Proposital ou acidentalmente, a reflexão final de Boyhood acaba ficando com a mãe, não com os filhos. Ela torna-se figura central a partir do momento em que assume a responsabilidade por todos que estão à sua volta. Esquece-se dela própria. Espero que a Academia lembre dela como atriz coadjuvante do ano.
Jogo da Imitação, de Morten Tyldum
Pouco festejado pela crítica, conta a história real de Alan Turing (Benedict Cumberbatch), o matemático responsável pela descoberta do código que contribuiu para o fim da II Guerra Mundial.A magnífica atuação de Benedict Cumberbatch aliada a essa história arrebatadora já bastaria para termos um excelente filme. Mas o diretor vai além.

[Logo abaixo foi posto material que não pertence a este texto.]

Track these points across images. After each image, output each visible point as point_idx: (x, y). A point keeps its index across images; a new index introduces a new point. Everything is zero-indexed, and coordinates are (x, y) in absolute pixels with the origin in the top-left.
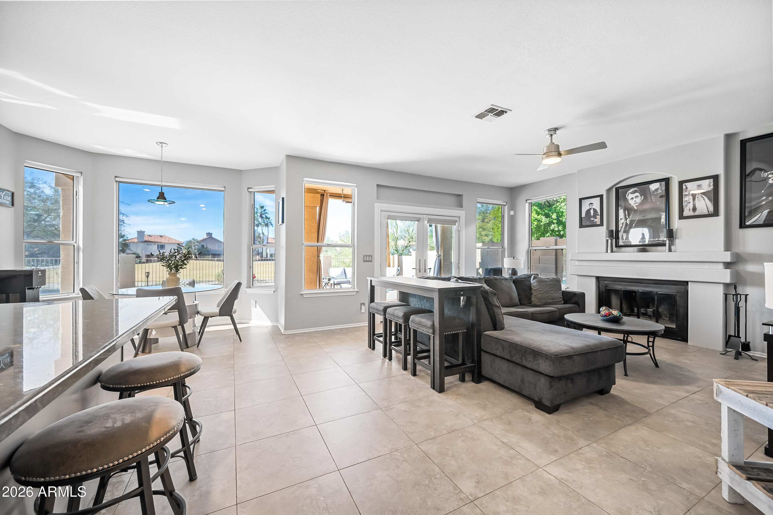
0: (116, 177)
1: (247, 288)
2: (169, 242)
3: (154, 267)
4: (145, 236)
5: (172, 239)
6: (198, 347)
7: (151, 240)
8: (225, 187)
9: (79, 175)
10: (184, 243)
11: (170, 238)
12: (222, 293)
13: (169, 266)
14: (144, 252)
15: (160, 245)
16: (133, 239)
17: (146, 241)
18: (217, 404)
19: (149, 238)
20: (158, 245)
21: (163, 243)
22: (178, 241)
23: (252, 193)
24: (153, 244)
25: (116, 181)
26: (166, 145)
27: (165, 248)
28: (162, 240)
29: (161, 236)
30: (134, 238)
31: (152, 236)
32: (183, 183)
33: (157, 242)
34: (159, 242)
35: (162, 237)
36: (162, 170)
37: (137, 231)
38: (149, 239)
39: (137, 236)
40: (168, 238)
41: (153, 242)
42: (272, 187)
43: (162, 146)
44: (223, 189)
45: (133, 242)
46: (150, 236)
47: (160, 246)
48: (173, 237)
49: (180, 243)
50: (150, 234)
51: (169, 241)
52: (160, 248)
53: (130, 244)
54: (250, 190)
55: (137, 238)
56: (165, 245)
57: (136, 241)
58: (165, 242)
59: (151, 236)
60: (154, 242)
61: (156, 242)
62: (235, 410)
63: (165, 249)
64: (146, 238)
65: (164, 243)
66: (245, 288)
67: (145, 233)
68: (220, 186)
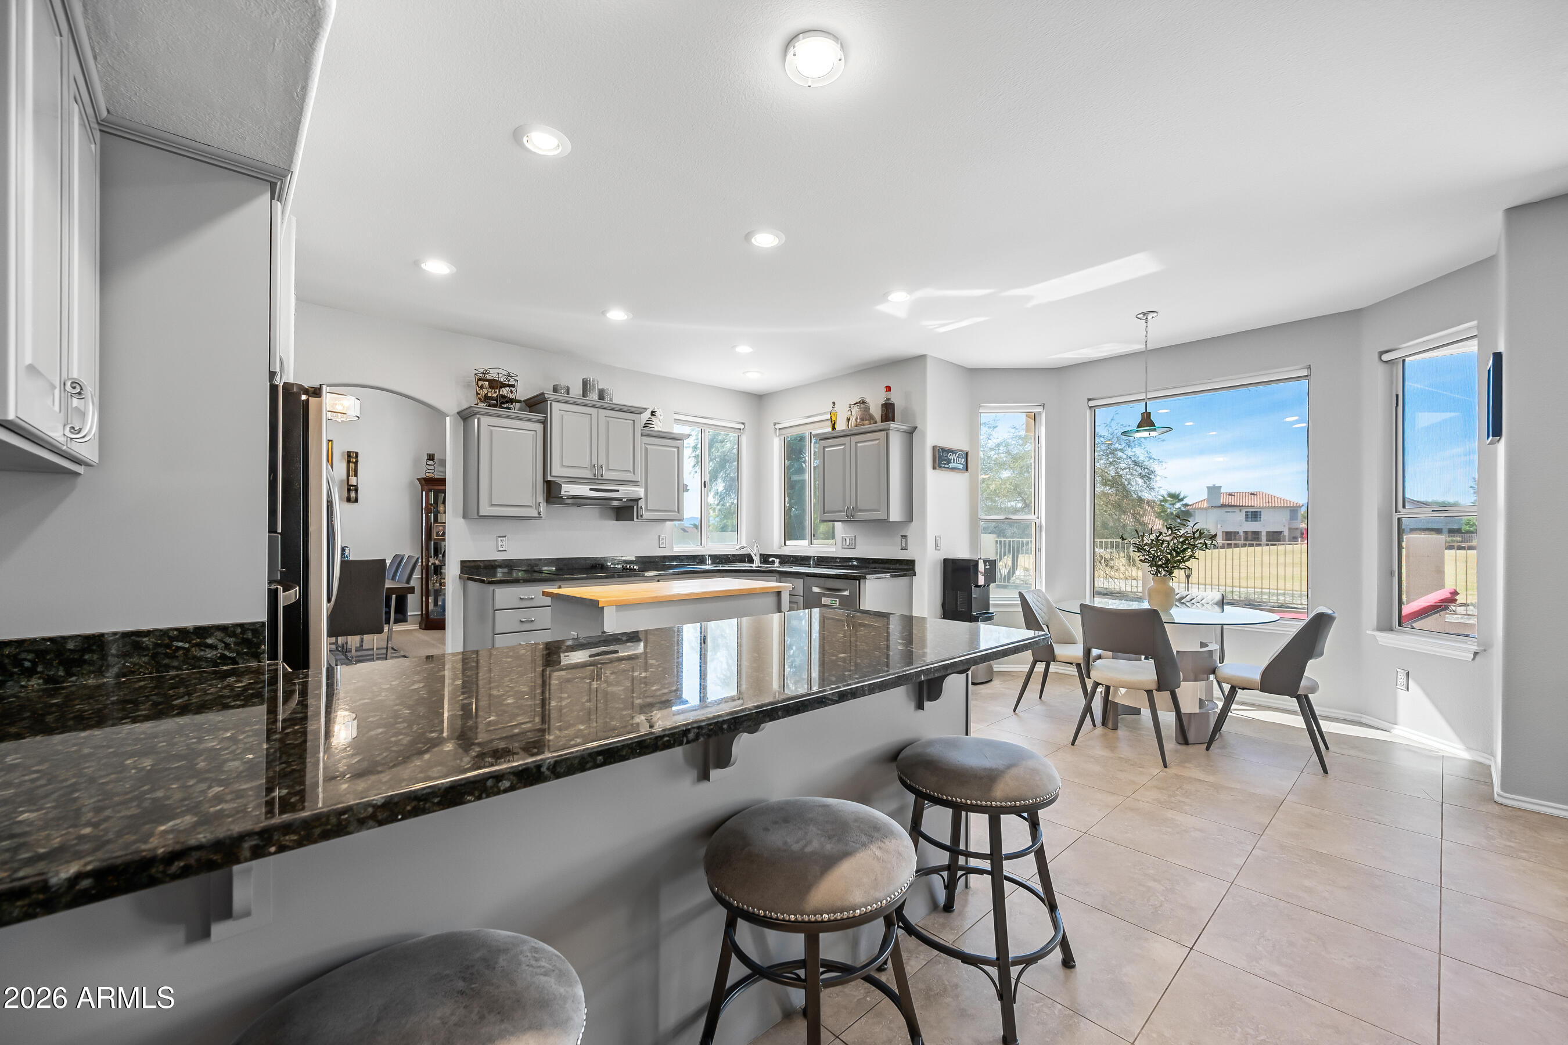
0: (1089, 400)
1: (1381, 628)
2: (1270, 504)
3: (1236, 557)
4: (1222, 495)
5: (1276, 499)
6: (1208, 749)
7: (1233, 502)
8: (1309, 367)
9: (1040, 409)
10: (1303, 505)
11: (1273, 497)
12: (1289, 633)
13: (1153, 563)
14: (1219, 526)
15: (1252, 512)
16: (1200, 503)
17: (1223, 506)
18: (1161, 906)
19: (1230, 499)
20: (1247, 512)
21: (1257, 507)
22: (1290, 502)
23: (1397, 363)
24: (1237, 510)
25: (1090, 407)
26: (1155, 314)
27: (1260, 518)
28: (1256, 503)
29: (1252, 494)
30: (1202, 501)
31: (1236, 494)
32: (1206, 381)
33: (1245, 506)
34: (1248, 506)
35: (1255, 496)
36: (1146, 367)
37: (1208, 487)
38: (1230, 502)
39: (1206, 497)
40: (1267, 497)
41: (1237, 506)
42: (1470, 328)
43: (1147, 318)
44: (1305, 373)
45: (1201, 509)
46: (1230, 494)
47: (1250, 514)
48: (1278, 495)
49: (1295, 505)
50: (1231, 491)
51: (1269, 502)
52: (1251, 518)
53: (1195, 511)
54: (1385, 357)
55: (1208, 500)
56: (1260, 512)
57: (1205, 505)
58: (1262, 506)
59: (1233, 494)
60: (1240, 506)
61: (1242, 506)
62: (1191, 949)
63: (1260, 521)
64: (1224, 500)
65: (1260, 508)
66: (1373, 630)
67: (1222, 491)
68: (1295, 367)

Turing é um Sheldon Cooper (The Big Bang Theory) da vida real. Obstinado pela resolução do problema, ele ignora qualquer outra possibilidade de felicidade. Com a fiel colaboração de Joan (Keira Knightley), ele vive em função do trabalho, cria uma máquina para vencer a guerra a favor da Inglaterra.
A narrativa acerta por mostrar simultaneamente as duas lutas de Turing: a particular e a profissional, contra os nazistas. Ele desaba diante do próprio sucesso profissional, pois a vitória escancara a falência da sociedade burguesa da época. Um herói morto pelo preconceito.

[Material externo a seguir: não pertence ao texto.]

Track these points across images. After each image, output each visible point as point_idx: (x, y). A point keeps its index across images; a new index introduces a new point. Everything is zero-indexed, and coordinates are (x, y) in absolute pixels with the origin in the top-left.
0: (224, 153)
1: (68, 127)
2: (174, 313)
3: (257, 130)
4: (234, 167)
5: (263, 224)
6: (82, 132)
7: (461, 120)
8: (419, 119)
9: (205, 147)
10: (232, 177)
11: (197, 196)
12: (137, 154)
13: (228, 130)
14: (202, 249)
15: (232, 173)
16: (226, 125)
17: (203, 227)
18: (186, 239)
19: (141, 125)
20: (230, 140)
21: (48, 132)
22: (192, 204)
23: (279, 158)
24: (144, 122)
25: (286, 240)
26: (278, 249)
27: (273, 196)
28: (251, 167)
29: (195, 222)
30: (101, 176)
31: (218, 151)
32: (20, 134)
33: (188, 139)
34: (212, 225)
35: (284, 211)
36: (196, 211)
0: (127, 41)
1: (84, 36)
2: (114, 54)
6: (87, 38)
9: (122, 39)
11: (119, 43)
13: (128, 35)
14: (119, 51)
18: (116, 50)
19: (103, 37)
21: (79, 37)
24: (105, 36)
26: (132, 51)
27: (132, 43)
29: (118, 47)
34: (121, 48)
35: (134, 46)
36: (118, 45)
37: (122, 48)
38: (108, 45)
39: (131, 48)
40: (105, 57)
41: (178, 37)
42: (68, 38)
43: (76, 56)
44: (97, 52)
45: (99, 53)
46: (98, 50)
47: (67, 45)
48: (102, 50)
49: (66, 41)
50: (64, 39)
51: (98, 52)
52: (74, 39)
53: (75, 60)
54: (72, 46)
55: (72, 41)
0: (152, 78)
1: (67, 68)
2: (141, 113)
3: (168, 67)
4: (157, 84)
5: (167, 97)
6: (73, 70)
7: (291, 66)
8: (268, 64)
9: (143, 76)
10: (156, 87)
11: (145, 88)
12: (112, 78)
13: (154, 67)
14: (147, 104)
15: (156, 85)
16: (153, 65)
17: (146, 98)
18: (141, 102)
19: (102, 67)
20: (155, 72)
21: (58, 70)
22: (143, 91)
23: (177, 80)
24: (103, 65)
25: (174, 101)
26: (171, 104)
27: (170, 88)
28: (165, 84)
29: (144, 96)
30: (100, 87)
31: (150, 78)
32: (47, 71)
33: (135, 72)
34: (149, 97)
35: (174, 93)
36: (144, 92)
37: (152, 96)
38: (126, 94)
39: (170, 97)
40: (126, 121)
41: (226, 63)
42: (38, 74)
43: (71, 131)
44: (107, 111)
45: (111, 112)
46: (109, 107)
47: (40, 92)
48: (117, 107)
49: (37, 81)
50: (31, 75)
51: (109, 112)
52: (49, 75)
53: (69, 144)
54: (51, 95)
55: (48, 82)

Enquanto Selma exagera no caráter documental e A Teoria de Tudo detém-se somente no lado pessoal de Hawking, O Jogo da Imitação acerta em cheio no equilíbrio dos fatos. Grande filme. Emocionante.
Birdman, de Alejandro González Iñárritu
Birdman é, assim como O Lobo de Wall Street no Oscar anterior, um típico longa contemporâneo: contém humor, discussões ríspidas, sexo, cenas ágeis, trilha sonora com músicas conhecidas. Apesar disso, Iñárritu manteve o caráter experimental que marca sua carreira. Michael Keaton interpreta a sim próprio como o ator (Riggan Thomson) que quer provar sua capacidade para o público e para si mesmo. Ele é excêntrico, vive em busca de um injustificável sucesso.

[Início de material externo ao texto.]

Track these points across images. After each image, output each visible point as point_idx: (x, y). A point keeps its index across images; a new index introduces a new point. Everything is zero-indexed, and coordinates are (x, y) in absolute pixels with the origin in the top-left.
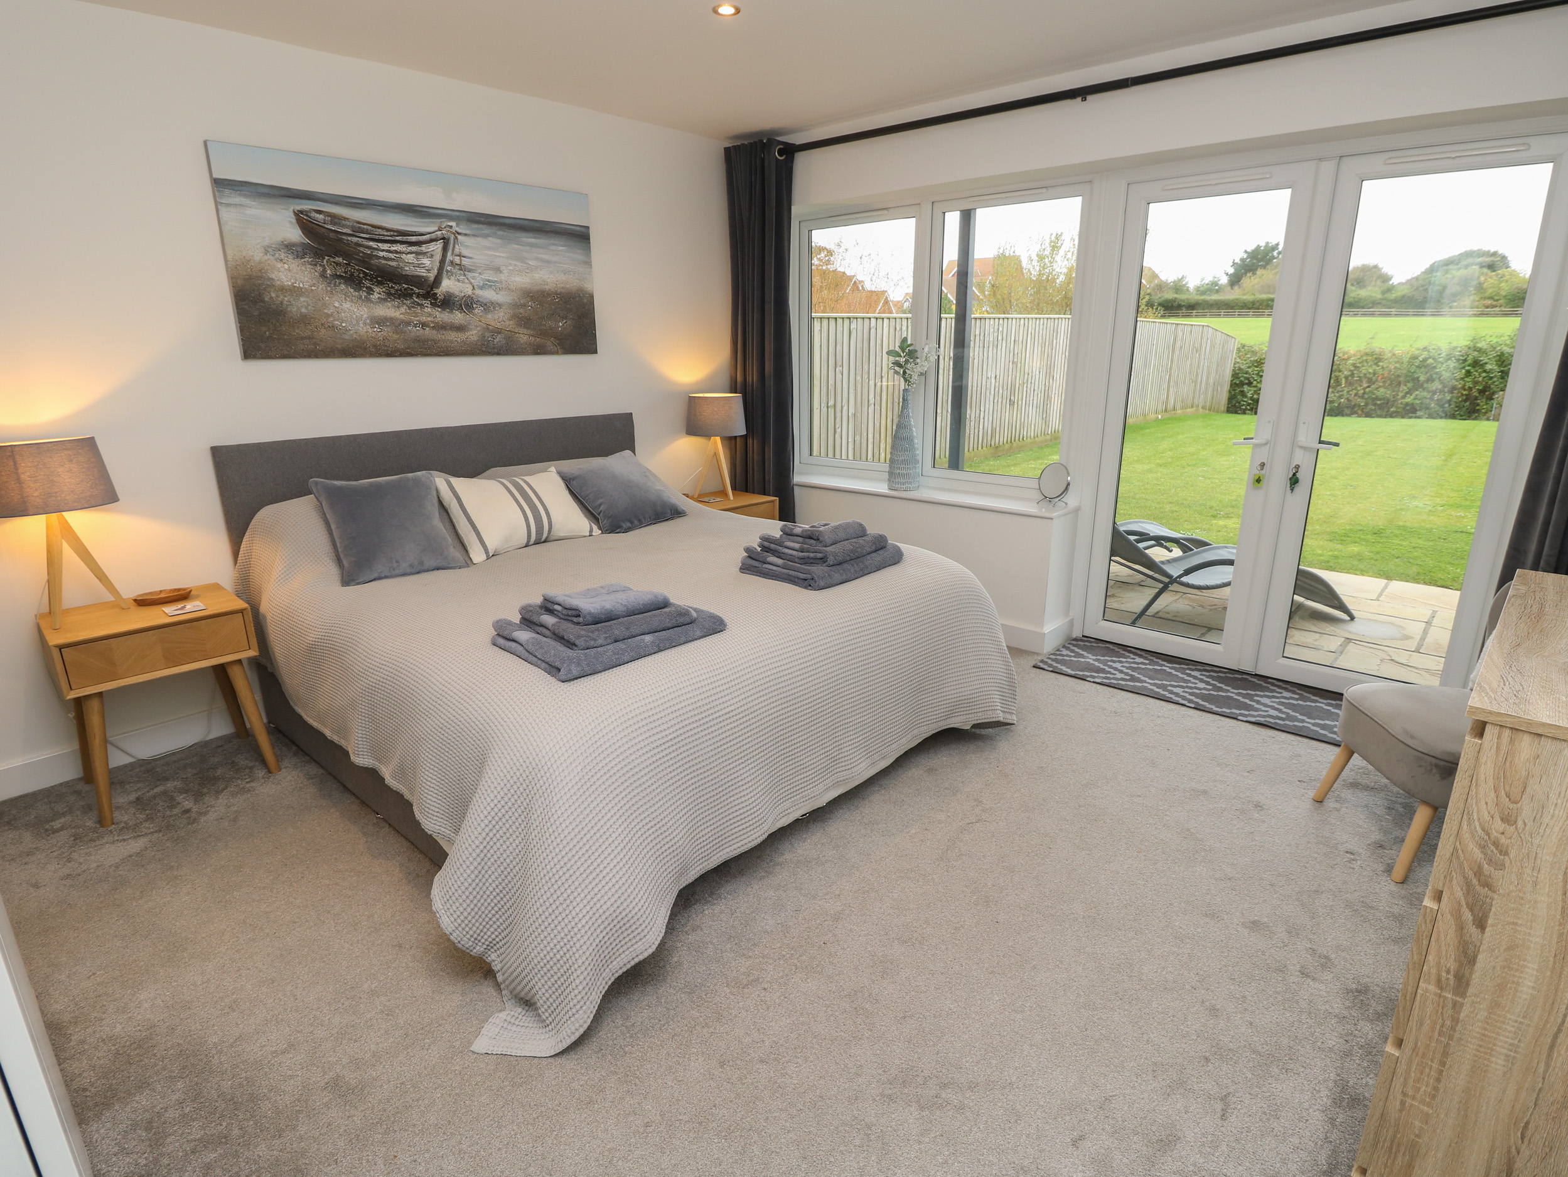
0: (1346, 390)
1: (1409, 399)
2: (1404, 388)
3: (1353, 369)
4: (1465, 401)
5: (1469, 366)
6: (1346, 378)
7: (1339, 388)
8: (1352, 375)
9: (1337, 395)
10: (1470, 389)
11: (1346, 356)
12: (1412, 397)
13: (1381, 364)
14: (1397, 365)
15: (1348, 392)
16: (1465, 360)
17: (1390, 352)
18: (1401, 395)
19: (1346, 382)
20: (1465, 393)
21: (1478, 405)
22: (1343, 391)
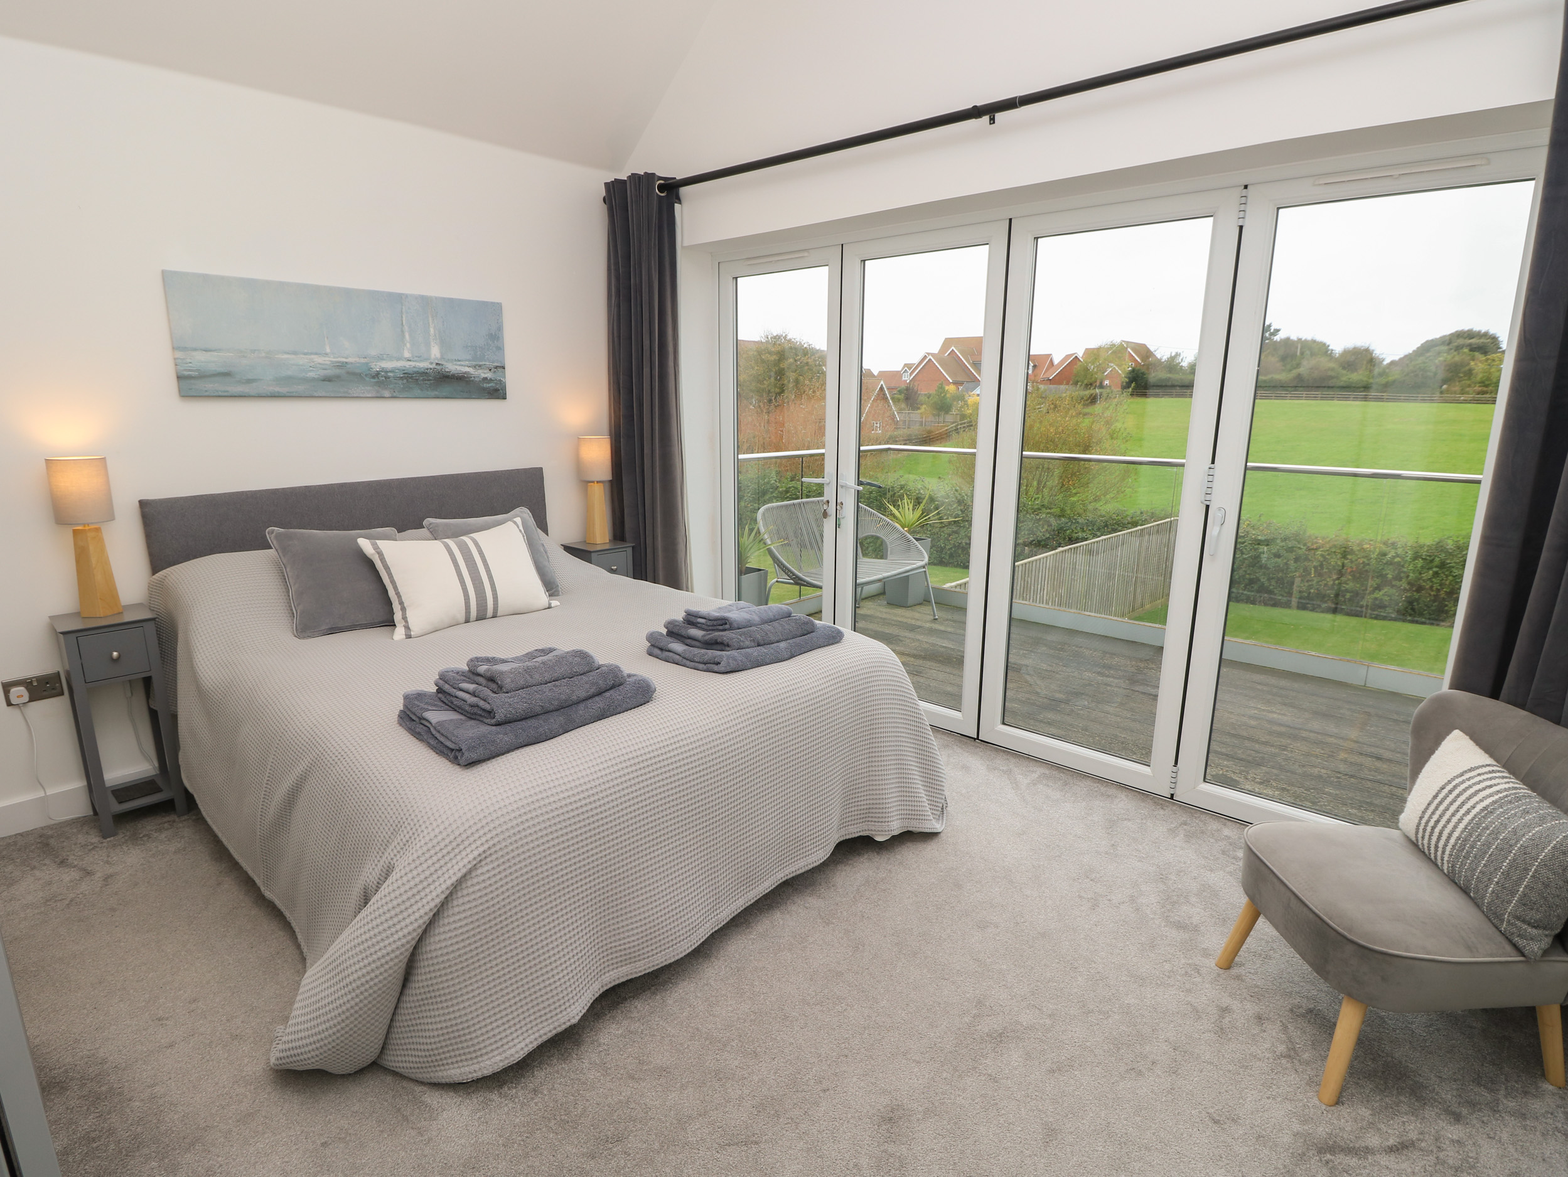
0: (1316, 580)
1: (1378, 595)
2: (1371, 583)
3: (1322, 559)
4: (1434, 601)
5: (1436, 567)
6: (1315, 567)
7: (1308, 578)
8: (1321, 566)
9: (1306, 584)
10: (1438, 590)
11: (1315, 547)
12: (1381, 593)
13: (1349, 557)
14: (1365, 560)
15: (1318, 582)
16: (1432, 561)
17: (1359, 545)
18: (1370, 589)
19: (1315, 572)
20: (1432, 593)
21: (1446, 606)
22: (1313, 580)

Segundo o cineasta francês Jean-Luc Godard, cinema não é técnica, nem arte, mas um mistério. E é nesse ponto que Birdman transforma-se em uma obra exuberante. As perguntas ficam no ar, as razões pelas quais os personagens tomam determinadas atitudes são incompreensíveis. Iñarritu filma a imaginação do seu herói, confronta-o com seus maiores pesadelos. A narrativa não nos permite ter certezas.
Uma fábula sobre a eterna luta que o ser humano estabelece contra ele mesmo, uma batalha sem sentido, que só o leva à ilusão, ao fim, à escuridão. O truque de chamar um artista esquecido para esse tipo de papel já foi utilizado por Billy Wilder em Crepúsculo dos Deuses (Sunset Boulevard, 1950). O personagem de Keaton também lembra o palhaço falido genialmente interpretado por Chaplin em Monsieur Verdoux (1948). A disputa entre a vida do artista e a sua própria arte também foi encarada pela personagem de Greta Garbo, em O Grande Hotel (1932). "I just wnat to be alone", dizia ela. Keaton nem sabia o que queria. Parecia um gato louco correndo atrás do próprio rabo.
Viajamos com Edward Norton, Emma Stone e Naomi Watts, o brilhante elenco do filme do ano.